### Your objective
In the data below, find every line with the word "basal" and copy it out.
<<<<
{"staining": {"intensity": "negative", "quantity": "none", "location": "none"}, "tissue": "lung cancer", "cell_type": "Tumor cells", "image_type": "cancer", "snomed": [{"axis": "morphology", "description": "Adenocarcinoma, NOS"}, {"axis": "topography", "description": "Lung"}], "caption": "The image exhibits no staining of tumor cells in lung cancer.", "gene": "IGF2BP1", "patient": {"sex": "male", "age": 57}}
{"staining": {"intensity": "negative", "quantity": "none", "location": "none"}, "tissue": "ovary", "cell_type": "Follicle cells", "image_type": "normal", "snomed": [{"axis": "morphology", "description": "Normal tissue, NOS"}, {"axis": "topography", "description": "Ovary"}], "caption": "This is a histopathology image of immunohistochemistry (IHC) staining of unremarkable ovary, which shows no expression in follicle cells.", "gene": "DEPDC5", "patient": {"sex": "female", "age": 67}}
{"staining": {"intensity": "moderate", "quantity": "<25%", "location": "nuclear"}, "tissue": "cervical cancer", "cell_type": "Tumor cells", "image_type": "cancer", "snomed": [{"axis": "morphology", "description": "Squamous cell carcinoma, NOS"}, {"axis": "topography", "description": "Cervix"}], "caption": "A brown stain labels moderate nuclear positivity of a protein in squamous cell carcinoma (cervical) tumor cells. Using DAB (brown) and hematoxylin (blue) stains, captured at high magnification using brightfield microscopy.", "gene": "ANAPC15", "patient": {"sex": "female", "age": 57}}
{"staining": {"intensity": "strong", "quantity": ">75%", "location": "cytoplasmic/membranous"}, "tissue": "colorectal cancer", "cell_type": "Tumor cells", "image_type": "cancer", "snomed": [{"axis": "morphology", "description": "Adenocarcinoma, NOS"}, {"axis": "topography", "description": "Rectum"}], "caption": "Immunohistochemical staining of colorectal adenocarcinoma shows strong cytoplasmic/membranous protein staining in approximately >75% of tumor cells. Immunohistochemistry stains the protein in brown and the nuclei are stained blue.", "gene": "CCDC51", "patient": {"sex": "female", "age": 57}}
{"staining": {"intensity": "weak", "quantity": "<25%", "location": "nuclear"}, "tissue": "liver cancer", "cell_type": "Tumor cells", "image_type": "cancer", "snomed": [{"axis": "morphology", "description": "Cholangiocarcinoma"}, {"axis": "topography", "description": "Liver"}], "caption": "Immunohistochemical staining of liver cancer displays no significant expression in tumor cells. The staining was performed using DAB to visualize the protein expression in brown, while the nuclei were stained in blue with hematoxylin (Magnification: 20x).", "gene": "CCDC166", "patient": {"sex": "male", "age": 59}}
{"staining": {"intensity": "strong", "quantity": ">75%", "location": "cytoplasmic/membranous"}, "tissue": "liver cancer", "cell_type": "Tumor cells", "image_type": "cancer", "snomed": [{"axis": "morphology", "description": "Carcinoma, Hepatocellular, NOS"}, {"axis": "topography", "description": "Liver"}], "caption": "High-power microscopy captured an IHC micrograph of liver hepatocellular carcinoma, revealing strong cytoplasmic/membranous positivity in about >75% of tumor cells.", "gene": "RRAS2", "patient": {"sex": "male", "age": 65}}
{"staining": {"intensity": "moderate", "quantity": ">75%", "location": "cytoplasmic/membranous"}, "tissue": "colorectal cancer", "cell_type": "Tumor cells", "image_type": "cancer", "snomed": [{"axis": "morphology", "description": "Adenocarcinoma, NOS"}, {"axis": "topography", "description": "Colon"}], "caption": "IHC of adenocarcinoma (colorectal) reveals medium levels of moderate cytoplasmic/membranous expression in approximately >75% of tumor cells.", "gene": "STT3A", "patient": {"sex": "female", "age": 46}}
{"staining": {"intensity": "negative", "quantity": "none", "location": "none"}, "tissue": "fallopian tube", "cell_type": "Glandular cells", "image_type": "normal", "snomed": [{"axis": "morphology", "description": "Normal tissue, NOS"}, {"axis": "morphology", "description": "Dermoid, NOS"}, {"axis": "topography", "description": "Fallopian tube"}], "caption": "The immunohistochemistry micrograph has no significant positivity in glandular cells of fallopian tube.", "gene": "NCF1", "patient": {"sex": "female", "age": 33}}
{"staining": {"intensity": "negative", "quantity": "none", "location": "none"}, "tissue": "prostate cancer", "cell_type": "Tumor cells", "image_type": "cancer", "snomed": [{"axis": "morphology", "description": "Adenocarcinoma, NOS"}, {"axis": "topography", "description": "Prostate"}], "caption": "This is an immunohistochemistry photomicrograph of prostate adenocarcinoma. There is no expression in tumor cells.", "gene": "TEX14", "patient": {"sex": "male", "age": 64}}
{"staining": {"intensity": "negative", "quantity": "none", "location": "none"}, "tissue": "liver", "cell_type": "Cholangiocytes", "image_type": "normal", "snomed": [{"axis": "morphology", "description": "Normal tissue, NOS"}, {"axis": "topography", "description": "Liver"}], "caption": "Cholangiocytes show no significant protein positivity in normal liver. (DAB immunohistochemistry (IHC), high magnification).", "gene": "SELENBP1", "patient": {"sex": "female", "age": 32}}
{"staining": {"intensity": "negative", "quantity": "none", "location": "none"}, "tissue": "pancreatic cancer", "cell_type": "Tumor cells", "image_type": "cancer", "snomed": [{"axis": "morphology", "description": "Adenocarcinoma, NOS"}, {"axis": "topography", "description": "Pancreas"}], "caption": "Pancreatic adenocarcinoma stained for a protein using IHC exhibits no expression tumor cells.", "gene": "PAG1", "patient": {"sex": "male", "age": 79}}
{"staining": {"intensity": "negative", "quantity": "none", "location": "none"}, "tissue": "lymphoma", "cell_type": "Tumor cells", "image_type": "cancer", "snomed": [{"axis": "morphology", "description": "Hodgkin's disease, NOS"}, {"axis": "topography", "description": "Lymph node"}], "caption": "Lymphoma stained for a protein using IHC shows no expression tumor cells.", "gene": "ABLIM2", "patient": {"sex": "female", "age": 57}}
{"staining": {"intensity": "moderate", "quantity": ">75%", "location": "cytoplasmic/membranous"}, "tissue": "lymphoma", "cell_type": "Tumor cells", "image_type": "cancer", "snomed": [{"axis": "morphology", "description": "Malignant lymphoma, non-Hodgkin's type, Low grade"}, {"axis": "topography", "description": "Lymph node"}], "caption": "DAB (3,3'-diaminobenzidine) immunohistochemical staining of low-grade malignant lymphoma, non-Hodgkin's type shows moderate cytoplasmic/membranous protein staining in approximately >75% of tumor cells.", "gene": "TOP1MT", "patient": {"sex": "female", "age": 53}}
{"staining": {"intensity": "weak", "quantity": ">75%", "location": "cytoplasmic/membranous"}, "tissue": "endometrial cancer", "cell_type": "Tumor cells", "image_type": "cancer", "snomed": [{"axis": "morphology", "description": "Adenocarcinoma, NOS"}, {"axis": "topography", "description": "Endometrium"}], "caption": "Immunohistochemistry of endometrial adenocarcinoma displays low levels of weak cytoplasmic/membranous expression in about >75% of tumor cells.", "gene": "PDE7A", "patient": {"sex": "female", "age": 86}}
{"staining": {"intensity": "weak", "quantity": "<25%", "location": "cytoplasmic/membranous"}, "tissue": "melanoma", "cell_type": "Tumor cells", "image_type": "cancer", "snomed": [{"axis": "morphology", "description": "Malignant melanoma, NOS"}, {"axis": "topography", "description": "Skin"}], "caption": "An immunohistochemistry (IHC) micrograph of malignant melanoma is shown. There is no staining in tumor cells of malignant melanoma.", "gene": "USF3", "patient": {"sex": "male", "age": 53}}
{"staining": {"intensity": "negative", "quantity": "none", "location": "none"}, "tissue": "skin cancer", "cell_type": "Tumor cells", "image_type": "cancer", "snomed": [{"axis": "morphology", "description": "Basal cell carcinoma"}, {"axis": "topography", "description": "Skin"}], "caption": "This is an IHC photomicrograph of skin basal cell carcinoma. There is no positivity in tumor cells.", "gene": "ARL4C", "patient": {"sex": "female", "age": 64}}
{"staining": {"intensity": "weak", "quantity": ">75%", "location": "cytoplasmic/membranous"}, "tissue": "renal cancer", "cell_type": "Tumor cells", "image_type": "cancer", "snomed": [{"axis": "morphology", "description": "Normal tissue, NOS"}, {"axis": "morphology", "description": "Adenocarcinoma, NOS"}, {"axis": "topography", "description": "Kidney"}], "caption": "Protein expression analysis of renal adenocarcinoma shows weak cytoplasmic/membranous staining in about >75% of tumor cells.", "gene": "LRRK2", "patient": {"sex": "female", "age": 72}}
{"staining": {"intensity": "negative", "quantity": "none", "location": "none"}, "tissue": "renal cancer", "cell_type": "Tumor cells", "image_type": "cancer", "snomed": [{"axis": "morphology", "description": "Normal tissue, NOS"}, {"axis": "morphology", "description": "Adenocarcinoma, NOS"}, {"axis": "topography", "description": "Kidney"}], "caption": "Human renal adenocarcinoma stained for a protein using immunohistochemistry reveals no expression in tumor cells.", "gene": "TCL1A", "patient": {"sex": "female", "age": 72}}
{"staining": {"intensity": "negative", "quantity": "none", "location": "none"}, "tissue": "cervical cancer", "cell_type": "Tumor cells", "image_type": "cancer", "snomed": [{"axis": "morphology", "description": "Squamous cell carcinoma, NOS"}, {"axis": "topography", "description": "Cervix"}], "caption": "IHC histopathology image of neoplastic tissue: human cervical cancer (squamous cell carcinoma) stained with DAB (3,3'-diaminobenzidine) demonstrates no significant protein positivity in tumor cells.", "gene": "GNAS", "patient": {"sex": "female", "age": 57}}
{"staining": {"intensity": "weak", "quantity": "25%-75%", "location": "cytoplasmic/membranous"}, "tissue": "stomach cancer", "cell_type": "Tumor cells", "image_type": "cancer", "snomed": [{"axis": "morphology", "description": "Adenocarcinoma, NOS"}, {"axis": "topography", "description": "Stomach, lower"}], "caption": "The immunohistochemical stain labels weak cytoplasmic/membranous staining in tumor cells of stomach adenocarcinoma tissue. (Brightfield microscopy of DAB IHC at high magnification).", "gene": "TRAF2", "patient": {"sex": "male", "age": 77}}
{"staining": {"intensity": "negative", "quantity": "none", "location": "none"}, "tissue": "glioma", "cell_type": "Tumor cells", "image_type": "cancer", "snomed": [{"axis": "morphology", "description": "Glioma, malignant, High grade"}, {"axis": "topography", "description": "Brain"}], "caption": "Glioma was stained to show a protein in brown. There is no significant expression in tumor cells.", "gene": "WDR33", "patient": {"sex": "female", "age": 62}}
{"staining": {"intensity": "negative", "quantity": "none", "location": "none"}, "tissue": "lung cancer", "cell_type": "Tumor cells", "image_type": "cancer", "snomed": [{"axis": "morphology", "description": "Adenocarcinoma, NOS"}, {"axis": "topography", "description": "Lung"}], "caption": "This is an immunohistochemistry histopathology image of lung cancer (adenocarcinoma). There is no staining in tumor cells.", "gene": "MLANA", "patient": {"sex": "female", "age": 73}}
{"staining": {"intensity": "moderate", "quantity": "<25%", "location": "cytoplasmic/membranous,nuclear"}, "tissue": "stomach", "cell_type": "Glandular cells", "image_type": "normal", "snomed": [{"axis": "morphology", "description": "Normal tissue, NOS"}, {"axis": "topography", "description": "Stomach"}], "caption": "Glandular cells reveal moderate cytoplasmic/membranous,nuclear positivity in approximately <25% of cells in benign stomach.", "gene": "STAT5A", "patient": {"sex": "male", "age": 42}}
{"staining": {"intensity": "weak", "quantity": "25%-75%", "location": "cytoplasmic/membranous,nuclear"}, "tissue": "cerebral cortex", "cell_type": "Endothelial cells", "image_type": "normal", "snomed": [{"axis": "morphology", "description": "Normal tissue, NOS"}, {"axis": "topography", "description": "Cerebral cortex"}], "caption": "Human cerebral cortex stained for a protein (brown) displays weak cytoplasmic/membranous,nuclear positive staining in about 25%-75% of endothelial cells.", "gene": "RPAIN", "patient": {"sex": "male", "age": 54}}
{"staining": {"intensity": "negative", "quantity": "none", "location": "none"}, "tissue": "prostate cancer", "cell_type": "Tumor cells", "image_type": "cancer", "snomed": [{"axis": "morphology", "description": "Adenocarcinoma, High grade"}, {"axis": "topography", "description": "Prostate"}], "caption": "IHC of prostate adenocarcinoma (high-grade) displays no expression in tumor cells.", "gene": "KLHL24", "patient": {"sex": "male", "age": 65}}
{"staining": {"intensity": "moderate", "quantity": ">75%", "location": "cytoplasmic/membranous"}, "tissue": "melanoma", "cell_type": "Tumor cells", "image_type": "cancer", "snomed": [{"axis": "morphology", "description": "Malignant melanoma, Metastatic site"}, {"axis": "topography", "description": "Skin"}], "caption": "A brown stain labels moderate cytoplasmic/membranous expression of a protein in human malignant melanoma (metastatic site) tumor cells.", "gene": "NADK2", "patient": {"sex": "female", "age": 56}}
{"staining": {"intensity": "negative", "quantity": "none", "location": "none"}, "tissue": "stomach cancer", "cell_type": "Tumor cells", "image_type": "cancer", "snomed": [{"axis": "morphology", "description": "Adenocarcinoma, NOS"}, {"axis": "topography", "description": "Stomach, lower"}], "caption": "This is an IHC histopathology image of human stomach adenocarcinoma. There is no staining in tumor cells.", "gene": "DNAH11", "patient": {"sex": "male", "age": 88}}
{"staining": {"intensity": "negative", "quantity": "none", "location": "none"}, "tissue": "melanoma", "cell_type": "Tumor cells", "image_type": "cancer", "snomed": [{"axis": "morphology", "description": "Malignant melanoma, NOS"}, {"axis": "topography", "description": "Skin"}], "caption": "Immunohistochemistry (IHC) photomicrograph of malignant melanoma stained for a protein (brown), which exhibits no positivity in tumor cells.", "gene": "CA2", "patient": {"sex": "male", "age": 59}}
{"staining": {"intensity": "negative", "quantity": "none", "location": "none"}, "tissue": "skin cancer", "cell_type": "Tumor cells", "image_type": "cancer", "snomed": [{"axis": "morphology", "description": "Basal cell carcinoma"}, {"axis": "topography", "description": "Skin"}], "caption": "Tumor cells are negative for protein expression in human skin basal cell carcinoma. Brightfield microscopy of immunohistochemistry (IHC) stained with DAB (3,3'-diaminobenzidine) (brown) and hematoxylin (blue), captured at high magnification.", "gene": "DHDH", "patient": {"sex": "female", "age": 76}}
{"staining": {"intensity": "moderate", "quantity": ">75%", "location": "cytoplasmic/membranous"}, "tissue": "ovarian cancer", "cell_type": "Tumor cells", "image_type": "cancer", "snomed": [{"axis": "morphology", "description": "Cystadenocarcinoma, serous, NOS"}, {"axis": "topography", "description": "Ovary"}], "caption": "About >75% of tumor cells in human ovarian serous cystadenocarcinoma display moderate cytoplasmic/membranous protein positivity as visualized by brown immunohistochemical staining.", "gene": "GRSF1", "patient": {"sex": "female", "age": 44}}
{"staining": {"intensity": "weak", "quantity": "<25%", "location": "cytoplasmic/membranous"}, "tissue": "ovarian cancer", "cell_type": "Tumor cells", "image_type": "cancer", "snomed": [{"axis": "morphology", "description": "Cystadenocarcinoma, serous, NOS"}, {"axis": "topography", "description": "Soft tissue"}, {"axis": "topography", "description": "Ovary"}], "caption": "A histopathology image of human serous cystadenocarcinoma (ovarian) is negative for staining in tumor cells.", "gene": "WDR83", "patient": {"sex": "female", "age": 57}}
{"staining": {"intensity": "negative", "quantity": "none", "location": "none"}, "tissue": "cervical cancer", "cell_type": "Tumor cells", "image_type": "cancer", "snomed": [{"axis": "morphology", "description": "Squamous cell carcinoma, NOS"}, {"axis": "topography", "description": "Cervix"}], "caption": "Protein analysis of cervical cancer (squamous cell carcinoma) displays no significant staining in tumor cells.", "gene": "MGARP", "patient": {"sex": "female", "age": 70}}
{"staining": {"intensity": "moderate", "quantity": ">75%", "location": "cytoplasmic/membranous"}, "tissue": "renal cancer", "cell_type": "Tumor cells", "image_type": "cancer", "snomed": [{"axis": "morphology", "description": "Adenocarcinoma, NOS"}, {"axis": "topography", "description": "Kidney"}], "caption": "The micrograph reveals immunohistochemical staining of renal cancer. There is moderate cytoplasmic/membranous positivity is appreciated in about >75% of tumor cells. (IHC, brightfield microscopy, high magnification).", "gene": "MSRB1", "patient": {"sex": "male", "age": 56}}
>>>>
### Solution to this problem
{"staining": {"intensity": "negative", "quantity": "none", "location": "none"}, "tissue": "skin cancer", "cell_type": "Tumor cells", "image_type": "cancer", "snomed": [{"axis": "morphology", "description": "Basal cell carcinoma"}, {"axis": "topography", "description": "Skin"}], "caption": "This is an IHC photomicrograph of skin basal cell carcinoma. There is no positivity in tumor cells.", "gene": "ARL4C", "patient": {"sex": "female", "age": 64}}
{"staining": {"intensity": "negative", "quantity": "none", "location": "none"}, "tissue": "skin cancer", "cell_type": "Tumor cells", "image_type": "cancer", "snomed": [{"axis": "morphology", "description": "Basal cell carcinoma"}, {"axis": "topography", "description": "Skin"}], "caption": "Tumor cells are negative for protein expression in human skin basal cell carcinoma. Brightfield microscopy of immunohistochemistry (IHC) stained with DAB (3,3'-diaminobenzidine) (brown) and hematoxylin (blue), captured at high magnification.", "gene": "DHDH", "patient": {"sex": "female", "age": 76}}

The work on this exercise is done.